Instructions for the task | Reproduce exactly, and only, the lines below from the one containing "soap dispenser: present" through the one containing "potted tree: none".

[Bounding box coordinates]
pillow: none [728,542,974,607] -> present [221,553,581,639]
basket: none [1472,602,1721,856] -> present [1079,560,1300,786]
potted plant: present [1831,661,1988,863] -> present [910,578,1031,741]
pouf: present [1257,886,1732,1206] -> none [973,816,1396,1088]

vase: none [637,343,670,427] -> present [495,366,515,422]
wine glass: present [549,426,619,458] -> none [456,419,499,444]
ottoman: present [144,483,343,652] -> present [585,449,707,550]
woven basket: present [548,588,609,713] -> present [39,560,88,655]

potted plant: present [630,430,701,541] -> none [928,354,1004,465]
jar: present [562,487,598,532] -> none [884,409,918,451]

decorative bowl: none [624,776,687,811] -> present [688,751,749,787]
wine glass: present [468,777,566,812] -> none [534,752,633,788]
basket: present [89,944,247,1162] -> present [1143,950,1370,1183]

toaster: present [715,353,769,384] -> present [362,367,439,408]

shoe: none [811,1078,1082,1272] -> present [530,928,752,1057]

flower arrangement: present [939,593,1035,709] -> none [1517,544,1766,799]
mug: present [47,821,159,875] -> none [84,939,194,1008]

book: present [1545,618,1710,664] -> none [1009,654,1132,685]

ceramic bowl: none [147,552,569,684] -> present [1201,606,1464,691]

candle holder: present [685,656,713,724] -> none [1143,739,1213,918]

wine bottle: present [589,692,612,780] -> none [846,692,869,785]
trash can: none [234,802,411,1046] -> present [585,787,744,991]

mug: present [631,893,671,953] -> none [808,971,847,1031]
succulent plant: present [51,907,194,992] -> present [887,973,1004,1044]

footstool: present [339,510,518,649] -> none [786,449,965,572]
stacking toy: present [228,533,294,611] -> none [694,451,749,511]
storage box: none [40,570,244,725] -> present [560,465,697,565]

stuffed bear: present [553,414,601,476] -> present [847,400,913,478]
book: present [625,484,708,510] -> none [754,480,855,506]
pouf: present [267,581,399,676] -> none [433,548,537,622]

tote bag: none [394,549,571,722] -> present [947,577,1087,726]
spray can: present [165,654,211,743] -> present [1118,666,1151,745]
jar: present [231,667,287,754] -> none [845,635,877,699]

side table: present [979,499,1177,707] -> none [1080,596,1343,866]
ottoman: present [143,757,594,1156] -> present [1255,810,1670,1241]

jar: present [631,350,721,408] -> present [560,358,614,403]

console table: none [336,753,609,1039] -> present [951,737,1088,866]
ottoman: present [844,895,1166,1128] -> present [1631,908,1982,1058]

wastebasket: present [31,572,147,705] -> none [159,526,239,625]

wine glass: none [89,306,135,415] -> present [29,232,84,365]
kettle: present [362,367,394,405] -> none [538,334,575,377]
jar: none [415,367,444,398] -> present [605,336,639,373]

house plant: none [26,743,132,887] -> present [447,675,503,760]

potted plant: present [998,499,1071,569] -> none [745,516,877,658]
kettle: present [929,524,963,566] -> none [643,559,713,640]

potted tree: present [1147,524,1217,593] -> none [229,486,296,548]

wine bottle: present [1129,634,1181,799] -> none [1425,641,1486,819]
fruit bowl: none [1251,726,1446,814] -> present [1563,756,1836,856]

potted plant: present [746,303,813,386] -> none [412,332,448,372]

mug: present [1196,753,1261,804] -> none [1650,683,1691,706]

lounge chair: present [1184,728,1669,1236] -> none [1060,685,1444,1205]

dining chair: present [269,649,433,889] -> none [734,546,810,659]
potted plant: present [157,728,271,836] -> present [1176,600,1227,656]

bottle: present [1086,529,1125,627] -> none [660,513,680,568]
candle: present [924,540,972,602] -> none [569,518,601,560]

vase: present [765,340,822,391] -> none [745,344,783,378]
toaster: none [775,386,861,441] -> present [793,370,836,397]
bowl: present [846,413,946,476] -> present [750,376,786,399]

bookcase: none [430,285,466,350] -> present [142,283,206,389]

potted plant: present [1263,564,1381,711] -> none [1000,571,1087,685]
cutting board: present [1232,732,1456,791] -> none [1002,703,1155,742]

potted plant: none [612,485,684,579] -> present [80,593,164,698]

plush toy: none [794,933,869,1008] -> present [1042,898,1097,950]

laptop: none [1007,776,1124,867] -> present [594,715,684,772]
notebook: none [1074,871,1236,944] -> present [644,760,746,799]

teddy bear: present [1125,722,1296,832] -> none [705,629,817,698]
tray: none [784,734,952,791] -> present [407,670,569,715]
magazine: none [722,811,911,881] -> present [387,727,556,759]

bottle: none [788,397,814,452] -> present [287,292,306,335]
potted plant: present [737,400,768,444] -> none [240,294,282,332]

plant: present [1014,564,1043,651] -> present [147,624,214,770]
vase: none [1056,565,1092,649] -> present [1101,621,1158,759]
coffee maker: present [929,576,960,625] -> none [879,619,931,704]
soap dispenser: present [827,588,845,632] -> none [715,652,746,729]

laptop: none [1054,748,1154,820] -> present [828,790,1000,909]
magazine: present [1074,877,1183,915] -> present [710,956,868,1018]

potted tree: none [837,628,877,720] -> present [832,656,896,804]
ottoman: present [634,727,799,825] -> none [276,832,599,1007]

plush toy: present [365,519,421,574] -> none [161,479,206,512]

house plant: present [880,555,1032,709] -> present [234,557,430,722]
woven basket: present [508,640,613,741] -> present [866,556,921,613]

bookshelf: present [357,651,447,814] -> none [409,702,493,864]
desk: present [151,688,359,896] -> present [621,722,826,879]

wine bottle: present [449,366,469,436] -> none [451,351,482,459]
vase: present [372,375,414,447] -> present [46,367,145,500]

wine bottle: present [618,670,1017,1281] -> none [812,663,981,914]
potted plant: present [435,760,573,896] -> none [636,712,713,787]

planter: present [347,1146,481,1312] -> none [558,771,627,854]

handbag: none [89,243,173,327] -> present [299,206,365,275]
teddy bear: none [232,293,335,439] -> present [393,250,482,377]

Response to the task |
soap dispenser: present [827,588,845,632] -> none [715,652,746,729]

laptop: none [1054,748,1154,820] -> present [828,790,1000,909]
magazine: present [1074,877,1183,915] -> present [710,956,868,1018]

potted tree: none [837,628,877,720] -> present [832,656,896,804]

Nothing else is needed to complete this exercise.